## [TASK DIRECTIONS]
Copy out the rows word for word, starting with the line that contains "What is the" and going on through the line that contains "Count the number of categories in the chart.". Leave the pictures out.

## [SOURCE MATERIAL]
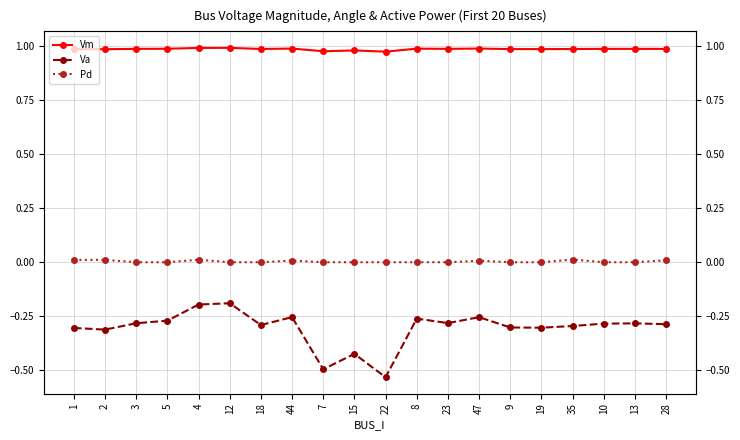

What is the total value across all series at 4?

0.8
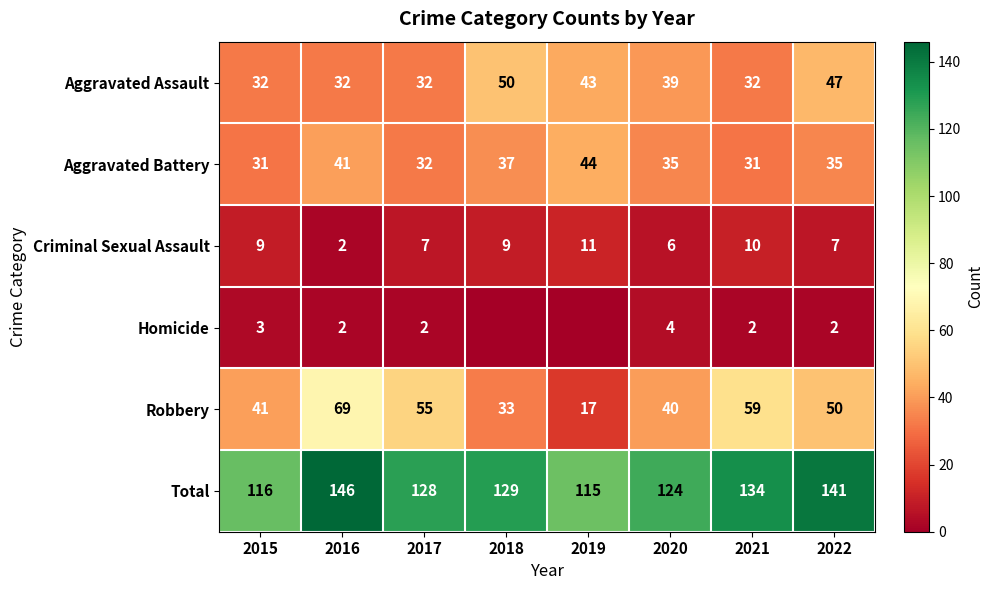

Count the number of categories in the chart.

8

---

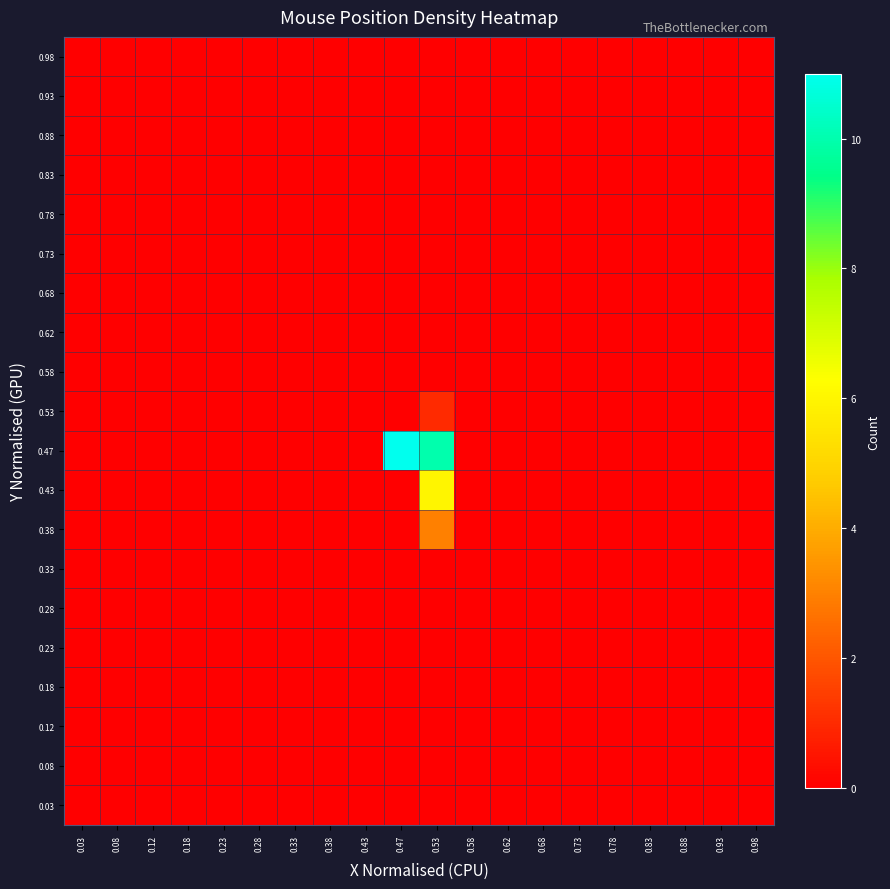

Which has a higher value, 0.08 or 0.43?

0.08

## [EXERCISE SOLUTION]
What is the total value across all series at 4?

0.8

Count the number of categories in the chart.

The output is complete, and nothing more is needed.